11.3.37 clause/[2,3] [ISO]


clause(+Head, -Body)

clause(+Head, -Body, -Ref)

clause(-Head, -Body, +Ref)

Searches the database for a clause whose head matches Head and whose body matches Body.



A term whose functor names a dynamic procedure.



Initially, at least one of Head and Ref must be instantiated.

In the case of unit-clauses, Body is unified with true.

If a procedure consists entirely of unit-clauses then there is no point in calling clause/2 on it. It is simpler and faster to call the procedure.

In clause/3, either Head or Ref must be instantiated. If Ref is instantiated, (Head :- Body) is unified with the clause identified by Ref. (If this clause is a unit-clause, Body is unified with true.)

If the predicate did not previously exist, then it is created as a dynamic predicate and clause/2 fails. If Ref is not instantiated, clause/3 behaves exactly like clause/2 except that the database reference is returned.

By default, clauses are accessed with respect to the source module.


Can be used to backtrack through all the clauses matching a given Head and Body. It fails when there are no (or no further) matching clauses in the database.


Neither Head nor Ref is instantiated.
Head is not of type callable.
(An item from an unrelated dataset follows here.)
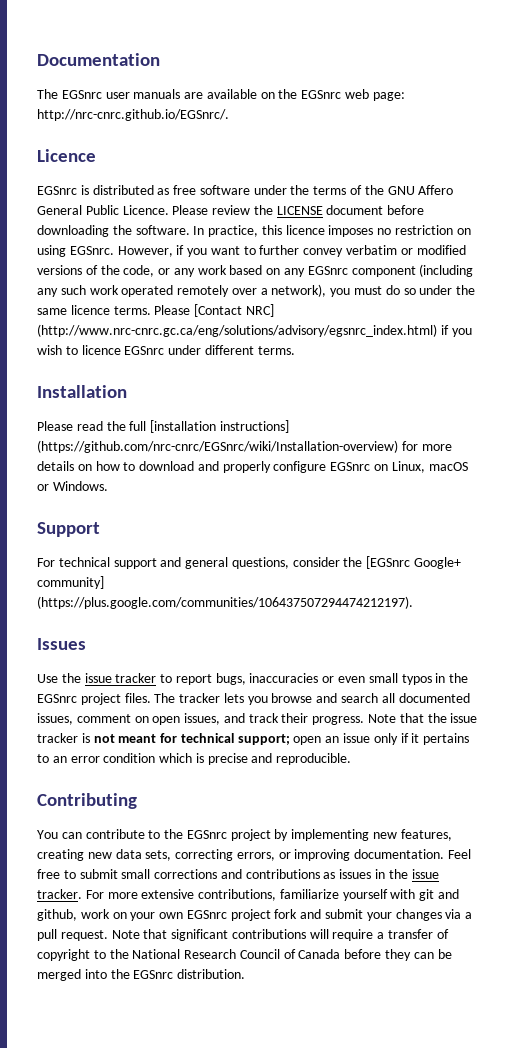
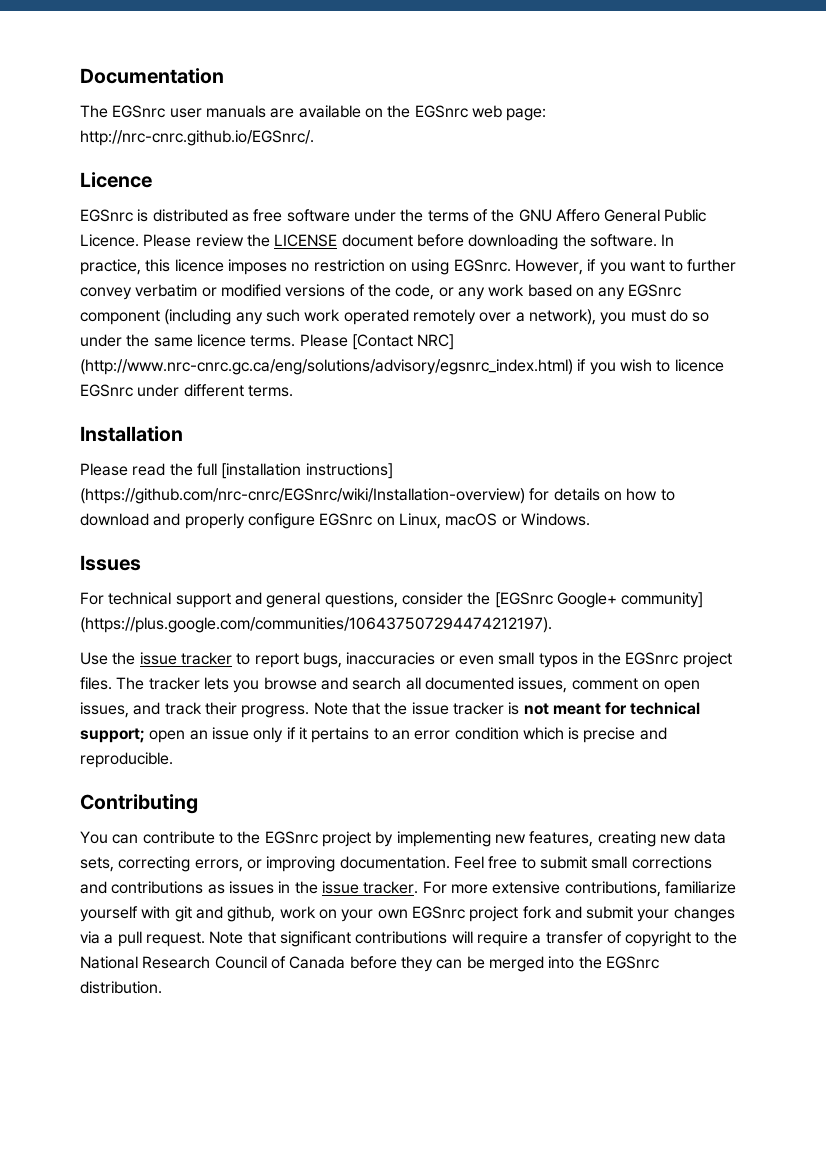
[421,444,452,451] more -> (550, 494) none
[37,522,100,537] Support -> [80,555,141,571] Issues
[37,638,86,650] // Issues -> (552, 625) none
Ref is not a syntactically valid database reference.
Procedure is not dynamic.
Ref is a well-formed database reference but does not correspond to an existing clause or record.


If clause/[2,3] is called on an undefined procedure it fails, but before failing it makes the procedure dynamic. This can be useful if you wish to prevent unknown procedure catching from happening on a call to that procedure.

It is not a limitation that Head is required to be instantiated in clause(Head, Body), because if you want to backtrack through all clauses for all dynamic procedures this can be achieved by:

     | ?- predicate_property(P,dynamic), clause(P,B).

If there are clauses with a given name and arity in several different modules, or if the module for some clauses is not known, the clauses can be accessed by first finding the module(s) by means of current_predicate/2. For example, if the procedure is f/1:

     | ?- current_predicate(_,M:f(_)), clause(M:f(X),B).

clause/3 will only access clauses that are defined in, or imported into, the source module, except that the source module can be overridden by explicitly naming the appropriate module. For example:

     | ?- assert(foo:bar,R).
     R = '$ref'(771292,1)
     | ?- clause(H,B,'$ref'(771292,1)).
     | ?- clause(foo:H,B,'$ref'(771292,1)).
     H = bar,
     B = true

Accessing a clause using clause/2 uses first argument indexing when possible, in just the same way that calling a procedure uses first argument indexing. See Indexing.

clause/2 is part of the ISO Prolog standard; clause/3 is not.

See Also

instance/2, assert/[1,2], dynamic/1, retract/1, ref-mdb-acl.